10 thoughts on “Writing competitions and tips”

  1. Hi Anne!
    I love books that engage me from the start. This doesn’t mean non-stop action from page one, because often that confuses me. I’m going – who’s this person, why are we here, what’s going on. For years I was afraid to start off a book by slowly building to something, because everyone said you had to start with a bang. I’m no longer afraid to start where my gut tells me and build from there. But then, I’m hardly a household name am I? LOL
    I went and had a look at your re-release in the anthology, and it is very nice! What a great group of authors.

    1. I’m lucky to be in an anthology with them! Her Very Special Boss is my personal favourite and I much prefer the man on the cover of the one with Dr Campbell’s Secret Son. I’m sorry to say that the hero on the original cover was so not how I imagined my Jamie.

      I have just finished The Last Kestral. That certainly starts with a bang but the rest is at a slower pace that builds in intensity and horror. I read a Thomas Harris book the other day and loved the breakneck speed of it, but sometimes I enjoy a lovely, nicely paced romance that I can savour and cry or giggle over. (One of yours will do nicely for that.)

      Personally I don’t like too much description. I want to know where I am and get a sense of place but then I want to move on. I’m also put off if an author appears to be trying too hard- i.e if every noun is qualified by an adjective- or two or three.
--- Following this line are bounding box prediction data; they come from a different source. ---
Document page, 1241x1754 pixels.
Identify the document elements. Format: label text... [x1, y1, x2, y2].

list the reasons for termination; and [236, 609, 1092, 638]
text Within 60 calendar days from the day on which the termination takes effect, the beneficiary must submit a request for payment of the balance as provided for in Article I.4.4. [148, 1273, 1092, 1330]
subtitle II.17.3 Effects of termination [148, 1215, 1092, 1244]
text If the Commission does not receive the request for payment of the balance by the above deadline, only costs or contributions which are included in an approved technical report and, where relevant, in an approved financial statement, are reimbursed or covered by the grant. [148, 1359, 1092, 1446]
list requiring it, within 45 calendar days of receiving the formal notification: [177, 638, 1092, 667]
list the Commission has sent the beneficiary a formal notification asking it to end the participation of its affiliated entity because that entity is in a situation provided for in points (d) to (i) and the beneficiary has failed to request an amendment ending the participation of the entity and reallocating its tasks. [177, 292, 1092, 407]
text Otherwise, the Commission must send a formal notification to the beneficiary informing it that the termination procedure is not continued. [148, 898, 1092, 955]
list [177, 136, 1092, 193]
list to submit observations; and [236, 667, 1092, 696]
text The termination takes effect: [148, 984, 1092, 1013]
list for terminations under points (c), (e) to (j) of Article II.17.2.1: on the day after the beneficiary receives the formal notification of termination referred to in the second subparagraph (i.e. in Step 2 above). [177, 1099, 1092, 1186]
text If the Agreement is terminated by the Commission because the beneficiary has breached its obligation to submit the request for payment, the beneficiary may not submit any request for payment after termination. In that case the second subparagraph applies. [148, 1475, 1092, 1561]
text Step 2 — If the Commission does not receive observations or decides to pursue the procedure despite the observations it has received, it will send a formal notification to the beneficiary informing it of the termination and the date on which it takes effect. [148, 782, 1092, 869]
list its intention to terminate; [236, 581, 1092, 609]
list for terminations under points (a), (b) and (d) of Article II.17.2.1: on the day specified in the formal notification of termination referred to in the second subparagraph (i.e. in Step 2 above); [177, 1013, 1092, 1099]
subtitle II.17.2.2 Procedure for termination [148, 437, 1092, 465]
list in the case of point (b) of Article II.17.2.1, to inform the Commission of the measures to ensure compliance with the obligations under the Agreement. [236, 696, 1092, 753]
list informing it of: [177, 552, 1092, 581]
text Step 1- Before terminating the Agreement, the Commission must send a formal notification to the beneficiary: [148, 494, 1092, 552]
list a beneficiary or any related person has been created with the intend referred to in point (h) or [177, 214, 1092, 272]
Having said that I guess I have been guilty of both in the past. How much more difficult it is to see faults in one’s own writing. (Although that use of one is absolutely correct in context it seems pretentious. Now why should that be?)

      Anne x

  2. Hi Anne! Great post. I like a book that starts with a character I can relate to and who I will be gunning for. Currently reading a book by a fairly well-known author (not a genre romance book) and I’m persevering through it knowing that at some point I WILL care about the characters, but right now (a third in) I don’t.

    I don’t like screeds of description at the beginning either. I like to find myself immersed in action (doesn’t have to be guns blazing- just something happening) that is interesting and makes me ask questions: why is she there? who is she? what’s the problem she’s going to have to solve (ie the conflict), I need to be engaged and really wanting the protagonist to succeed. How do writers make us do that? The sixty five million dollar question!

    Louisa x

    1. Hi Louisa
      Mmm. I think I might give up if I were one third of the way through a book and I didn’t care about the characters. I used to finish every book I started but I am more likely to give up now. There are too many good books waiting to be read or re-read. (Which is not to say that the books I give on are necessarily bad- just not for me.)
      One book I did have to persevere with in the beginning was We Need to Talk About Kevin- ( it is really, really difficult to care about the main characters for obvious reasons) but I was so glad I did. I thought it was a fantastic read.

  3. I’d say establish the h and h first. Readers usually identify the first person they meet in a story as THE person – hero or heroine. Don’t confuse them by starting with a secondary character. Why am u saying this? Because my muse wants me to open my current story with a woman who is not the heroine. I am resisting :-/

    1. Mmm. Maybe your muse is trying to tell you something, Amy. Could it be that you have the wrong heroine? On the other hand why don’t you go with it and see where it takes you? Sometimes as writers we need to experiment.

    1. Me too, Susan. As long as they keep me turning the page wanting to know what happens. And if the writer can surprise me at the same time- or teach me something new…

  4. I love action and suspense in a book as well, Anne. And I do tend to want to be dropped into the story at a crucial point–where something changes for one of the characters.

    And I agree about the SYTYCW contest. Some fantastic entries over there, including some medicals! Can’t wait to see who the finalists will be.

    1. As I said I am pretty stunned by the talent out there. So my best advice for writers hoping to be published..Don’t give up (unless even your nearest and dearest are telling you that it’s time) and while you’re waiting keep on trying to improve.